§ El texto
# # # # #
En
España atravesamos uno de los periodos políticos más mediocres de nuestra
historia moderna. Sin querer hacer un análisis rigurosamente histórico,
podríamos decir que nuestros males arrancan en los inicios del siglo XIX con el
“Deseado” Fernando VII, y terminan
con el “Iluminado” Zapatero y el
“soso” Rajoy. Afortunadamente hemos
tenido en medio algunas luces dentro de muchas sombras.
Dos ejemplares para los leones
Si
aquél pasó a la historia por aniquilar el naciente, y novedosísimo para la
época, liberalismo de la Constitución de 1.812, “La Pepa”, ocasionando además
con su nefando y largo reinado tres guerras civiles; el calamitoso Zapatero
dinamitó los consensos básicos de la ejemplar Transición española tras los
cuarenta años del Régimen del general Franco,
que permitió la transformación política pacífica de una sistema dictatorial de
partido único – aunque al final sólo quedara la raspa- , y que, con todas las
grietas que con el paso de los años se le han observado a aquel gran pacto por
la convivencia, supuso en su momento una innovación a nivel mundial,
analizándose en los foros internacionales más influyentes, que nos permitió a los españoles de cualquier
signo o ideología incorporarnos de pleno derecho al mundo desarrollado.
El fedatario del deceso
Pero
el heredero del liquidador del consenso, el tan ambiguo como decepcionante
Rajoy, va camino de certificar el deceso de España si ni Dios ni los españoles
lo remediamos, o él mismo, en un arranque de sinceridad íntima, hace mutis por
el foro reconociendo su incapacidad para timonear un temporal de la envergadura
del que nos azota; reconocida ya casi a todos los niveles nacionales e
internacionales. Sólo hay que ver para convencernos de ello cómo empeora la
situación de nuestros índices económicos y sociales semana tras semana, o leer
los recurrentes editoriales de los medios de comunicación más relevantes de los
países que nos deben preocupar, y hasta los cachondeos vergonzosos de los que
menos, con la pérdida de respeto que todo ello supone para nuestra vetusta nación.
Pero
me temo que la alternativa más probable será la de continuar el propio Rajoy
pasteleando en Moncloa, enganchado en su ya muy lejana mayoría absoluta, aunque sea al dictado de
los mandamases de Bruselas y Berlín vía un obligado rescate más o menos
explícito; y atrincherado en la
nomenclatura de su partido en Génova y en las baronías regionales. Porque ahí
está el meollo de la cuestión.
# # # # #
§ Material recibido
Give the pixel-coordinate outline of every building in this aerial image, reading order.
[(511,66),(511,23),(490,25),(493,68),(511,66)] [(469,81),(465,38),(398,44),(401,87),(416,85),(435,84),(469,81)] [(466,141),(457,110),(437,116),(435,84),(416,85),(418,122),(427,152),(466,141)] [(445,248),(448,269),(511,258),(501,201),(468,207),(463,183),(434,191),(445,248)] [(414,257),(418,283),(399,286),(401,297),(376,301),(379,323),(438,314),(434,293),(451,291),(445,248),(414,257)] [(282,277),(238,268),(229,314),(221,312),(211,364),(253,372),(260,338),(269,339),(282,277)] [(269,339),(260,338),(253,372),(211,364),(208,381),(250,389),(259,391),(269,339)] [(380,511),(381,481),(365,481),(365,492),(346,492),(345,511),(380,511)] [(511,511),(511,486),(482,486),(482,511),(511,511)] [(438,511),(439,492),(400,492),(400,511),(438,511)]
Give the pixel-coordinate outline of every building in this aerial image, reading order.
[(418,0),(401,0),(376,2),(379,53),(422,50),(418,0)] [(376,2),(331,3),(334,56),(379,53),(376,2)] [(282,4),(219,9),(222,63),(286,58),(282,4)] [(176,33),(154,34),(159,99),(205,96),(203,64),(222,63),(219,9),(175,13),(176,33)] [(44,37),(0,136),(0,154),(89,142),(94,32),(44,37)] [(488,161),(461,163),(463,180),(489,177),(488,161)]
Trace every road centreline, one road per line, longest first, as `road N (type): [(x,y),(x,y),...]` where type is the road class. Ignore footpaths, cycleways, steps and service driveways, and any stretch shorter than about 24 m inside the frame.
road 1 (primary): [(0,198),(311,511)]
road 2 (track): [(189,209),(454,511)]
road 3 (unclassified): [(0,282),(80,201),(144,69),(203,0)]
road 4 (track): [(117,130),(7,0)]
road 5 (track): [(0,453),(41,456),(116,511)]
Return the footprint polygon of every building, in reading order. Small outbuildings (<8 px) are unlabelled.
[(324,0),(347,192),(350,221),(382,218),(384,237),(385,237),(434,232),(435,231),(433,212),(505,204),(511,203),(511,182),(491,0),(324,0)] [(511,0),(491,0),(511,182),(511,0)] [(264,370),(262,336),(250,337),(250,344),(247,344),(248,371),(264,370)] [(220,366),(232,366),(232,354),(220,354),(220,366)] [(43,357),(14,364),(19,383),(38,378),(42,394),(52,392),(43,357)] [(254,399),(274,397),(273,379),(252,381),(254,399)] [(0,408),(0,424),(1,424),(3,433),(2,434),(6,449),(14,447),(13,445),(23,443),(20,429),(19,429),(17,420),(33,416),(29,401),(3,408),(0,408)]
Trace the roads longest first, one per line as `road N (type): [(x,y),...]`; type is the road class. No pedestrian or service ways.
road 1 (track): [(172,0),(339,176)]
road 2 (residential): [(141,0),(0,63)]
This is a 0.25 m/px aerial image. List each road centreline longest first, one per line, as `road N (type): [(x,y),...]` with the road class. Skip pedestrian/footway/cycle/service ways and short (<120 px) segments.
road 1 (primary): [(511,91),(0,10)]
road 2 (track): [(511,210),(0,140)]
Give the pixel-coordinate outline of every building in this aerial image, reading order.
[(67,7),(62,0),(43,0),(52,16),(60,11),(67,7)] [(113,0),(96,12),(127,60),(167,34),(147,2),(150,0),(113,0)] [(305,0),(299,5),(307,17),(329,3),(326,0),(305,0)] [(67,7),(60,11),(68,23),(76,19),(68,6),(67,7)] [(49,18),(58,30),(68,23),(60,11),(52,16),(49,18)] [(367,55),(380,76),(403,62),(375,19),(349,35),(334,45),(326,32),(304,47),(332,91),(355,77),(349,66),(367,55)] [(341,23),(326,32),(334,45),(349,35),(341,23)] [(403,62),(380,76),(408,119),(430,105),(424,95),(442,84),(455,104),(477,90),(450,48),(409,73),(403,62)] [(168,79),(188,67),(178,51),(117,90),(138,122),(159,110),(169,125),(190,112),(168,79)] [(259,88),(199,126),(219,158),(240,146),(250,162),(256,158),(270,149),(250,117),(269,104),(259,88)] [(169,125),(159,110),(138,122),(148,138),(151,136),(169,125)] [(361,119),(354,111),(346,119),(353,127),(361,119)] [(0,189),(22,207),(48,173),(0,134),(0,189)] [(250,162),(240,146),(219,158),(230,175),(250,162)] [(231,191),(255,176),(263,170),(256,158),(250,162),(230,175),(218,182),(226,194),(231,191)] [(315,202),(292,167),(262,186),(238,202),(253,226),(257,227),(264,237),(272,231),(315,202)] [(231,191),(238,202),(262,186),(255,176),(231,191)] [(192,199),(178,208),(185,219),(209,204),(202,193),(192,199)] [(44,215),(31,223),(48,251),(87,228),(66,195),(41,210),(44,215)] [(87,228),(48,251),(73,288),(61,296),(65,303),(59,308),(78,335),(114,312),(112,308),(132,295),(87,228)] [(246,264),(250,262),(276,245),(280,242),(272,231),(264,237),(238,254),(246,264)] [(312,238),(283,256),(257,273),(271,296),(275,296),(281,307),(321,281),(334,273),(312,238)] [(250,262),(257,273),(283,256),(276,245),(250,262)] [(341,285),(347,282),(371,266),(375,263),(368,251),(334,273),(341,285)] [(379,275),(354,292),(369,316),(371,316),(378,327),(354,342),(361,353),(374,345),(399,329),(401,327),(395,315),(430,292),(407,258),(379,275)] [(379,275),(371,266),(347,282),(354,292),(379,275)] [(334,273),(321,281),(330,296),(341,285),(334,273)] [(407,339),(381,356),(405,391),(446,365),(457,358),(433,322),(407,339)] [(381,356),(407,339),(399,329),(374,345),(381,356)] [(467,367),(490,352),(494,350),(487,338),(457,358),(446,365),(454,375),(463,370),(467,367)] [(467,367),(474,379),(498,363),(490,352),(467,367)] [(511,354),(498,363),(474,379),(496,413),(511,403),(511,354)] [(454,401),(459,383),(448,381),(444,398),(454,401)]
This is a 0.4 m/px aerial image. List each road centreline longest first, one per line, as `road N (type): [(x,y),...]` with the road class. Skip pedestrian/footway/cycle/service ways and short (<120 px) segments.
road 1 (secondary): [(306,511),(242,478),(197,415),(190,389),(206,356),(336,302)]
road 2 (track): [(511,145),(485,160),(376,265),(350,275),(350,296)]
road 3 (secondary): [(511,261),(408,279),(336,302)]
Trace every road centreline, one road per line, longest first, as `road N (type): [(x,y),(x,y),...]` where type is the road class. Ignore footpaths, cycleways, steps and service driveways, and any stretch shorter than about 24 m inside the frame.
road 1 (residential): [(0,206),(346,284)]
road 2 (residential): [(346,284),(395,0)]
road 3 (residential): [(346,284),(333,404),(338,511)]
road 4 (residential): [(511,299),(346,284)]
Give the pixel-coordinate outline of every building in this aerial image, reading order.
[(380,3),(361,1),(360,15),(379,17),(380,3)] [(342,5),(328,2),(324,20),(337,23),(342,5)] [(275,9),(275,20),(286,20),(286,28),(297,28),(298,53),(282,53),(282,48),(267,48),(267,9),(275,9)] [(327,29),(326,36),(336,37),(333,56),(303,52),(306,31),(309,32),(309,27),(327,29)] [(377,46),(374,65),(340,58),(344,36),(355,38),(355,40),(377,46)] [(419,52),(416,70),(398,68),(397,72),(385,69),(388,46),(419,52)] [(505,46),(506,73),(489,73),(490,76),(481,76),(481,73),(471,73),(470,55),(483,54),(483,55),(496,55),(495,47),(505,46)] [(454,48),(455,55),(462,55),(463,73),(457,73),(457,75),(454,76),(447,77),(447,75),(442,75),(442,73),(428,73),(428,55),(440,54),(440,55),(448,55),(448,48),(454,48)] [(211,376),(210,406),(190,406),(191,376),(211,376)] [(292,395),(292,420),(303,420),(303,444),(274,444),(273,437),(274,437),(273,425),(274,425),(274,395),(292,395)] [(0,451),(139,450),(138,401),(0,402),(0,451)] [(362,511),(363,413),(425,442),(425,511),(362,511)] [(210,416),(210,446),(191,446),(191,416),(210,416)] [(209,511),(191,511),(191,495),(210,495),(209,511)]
# # # # #
Escribe todas las palabras o expresiones que aparecen entre comillas en el texto sobre la política española, en el orden en que salen.

“Deseado”, “Iluminado”, “soso”, “La Pepa”